◆ Exercise instructions: Without including any pictures, reproduce the full listing exactly.

-----

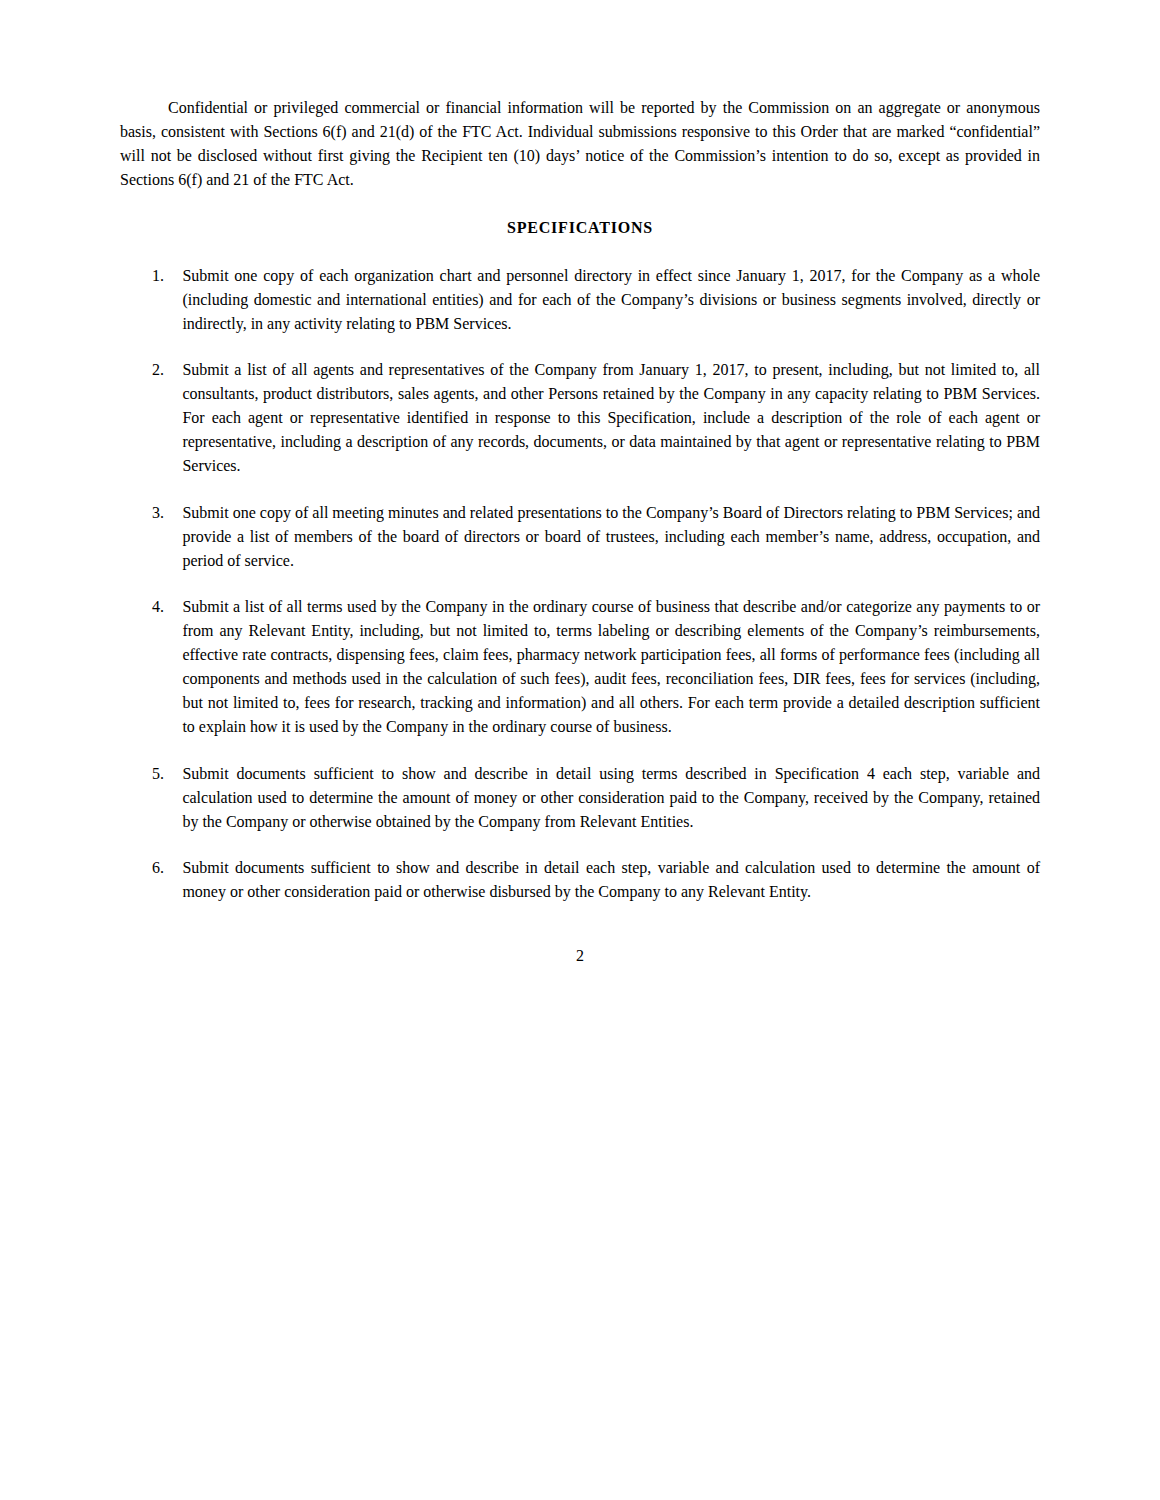Confidential or privileged commercial or financial information will be reported by the Commission on an aggregate or anonymous basis, consistent with Sections 6(f) and 21(d) of the FTC Act. Individual submissions responsive to this Order that are marked “confidential” will not be disclosed without first giving the Recipient ten (10) days’ notice of the Commission’s intention to do so, except as provided in Sections 6(f) and 21 of the FTC Act.
SPECIFICATIONS
Submit one copy of each organization chart and personnel directory in effect since January 1, 2017, for the Company as a whole (including domestic and international entities) and for each of the Company’s divisions or business segments involved, directly or indirectly, in any activity relating to PBM Services.
Submit a list of all agents and representatives of the Company from January 1, 2017, to present, including, but not limited to, all consultants, product distributors, sales agents, and other Persons retained by the Company in any capacity relating to PBM Services. For each agent or representative identified in response to this Specification, include a description of the role of each agent or representative, including a description of any records, documents, or data maintained by that agent or representative relating to PBM Services.
Submit one copy of all meeting minutes and related presentations to the Company’s Board of Directors relating to PBM Services; and provide a list of members of the board of directors or board of trustees, including each member’s name, address, occupation, and period of service.
Submit a list of all terms used by the Company in the ordinary course of business that describe and/or categorize any payments to or from any Relevant Entity, including, but not limited to, terms labeling or describing elements of the Company’s reimbursements, effective rate contracts, dispensing fees, claim fees, pharmacy network participation fees, all forms of performance fees (including all components and methods used in the calculation of such fees), audit fees, reconciliation fees, DIR fees, fees for services (including, but not limited to, fees for research, tracking and information) and all others. For each term provide a detailed description sufficient to explain how it is used by the Company in the ordinary course of business.
Submit documents sufficient to show and describe in detail using terms described in Specification 4 each step, variable and calculation used to determine the amount of money or other consideration paid to the Company, received by the Company, retained by the Company or otherwise obtained by the Company from Relevant Entities.
Submit documents sufficient to show and describe in detail each step, variable and calculation used to determine the amount of money or other consideration paid or otherwise disbursed by the Company to any Relevant Entity.
2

-----

◆ Solution to the problem:
Confidential or privileged commercial or financial information will be reported by the Commission on an aggregate or anonymous basis, consistent with Sections 6(f) and 21(d) of the FTC Act. Individual submissions responsive to this Order that are marked “confidential” will not be disclosed without first giving the Recipient ten (10) days’ notice of the Commission’s intention to do so, except as provided in Sections 6(f) and 21 of the FTC Act.
SPECIFICATIONS
Submit one copy of each organization chart and personnel directory in effect since January 1, 2017, for the Company as a whole (including domestic and international entities) and for each of the Company’s divisions or business segments involved, directly or indirectly, in any activity relating to PBM Services.
Submit a list of all agents and representatives of the Company from January 1, 2017, to present, including, but not limited to, all consultants, product distributors, sales agents, and other Persons retained by the Company in any capacity relating to PBM Services. For each agent or representative identified in response to this Specification, include a description of the role of each agent or representative, including a description of any records, documents, or data maintained by that agent or representative relating to PBM Services.
Submit one copy of all meeting minutes and related presentations to the Company’s Board of Directors relating to PBM Services; and provide a list of members of the board of directors or board of trustees, including each member’s name, address, occupation, and period of service.
Submit a list of all terms used by the Company in the ordinary course of business that describe and/or categorize any payments to or from any Relevant Entity, including, but not limited to, terms labeling or describing elements of the Company’s reimbursements, effective rate contracts, dispensing fees, claim fees, pharmacy network participation fees, all forms of performance fees (including all components and methods used in the calculation of such fees), audit fees, reconciliation fees, DIR fees, fees for services (including, but not limited to, fees for research, tracking and information) and all others. For each term provide a detailed description sufficient to explain how it is used by the Company in the ordinary course of business.
Submit documents sufficient to show and describe in detail using terms described in Specification 4 each step, variable and calculation used to determine the amount of money or other consideration paid to the Company, received by the Company, retained by the Company or otherwise obtained by the Company from Relevant Entities.
Submit documents sufficient to show and describe in detail each step, variable and calculation used to determine the amount of money or other consideration paid or otherwise disbursed by the Company to any Relevant Entity.
2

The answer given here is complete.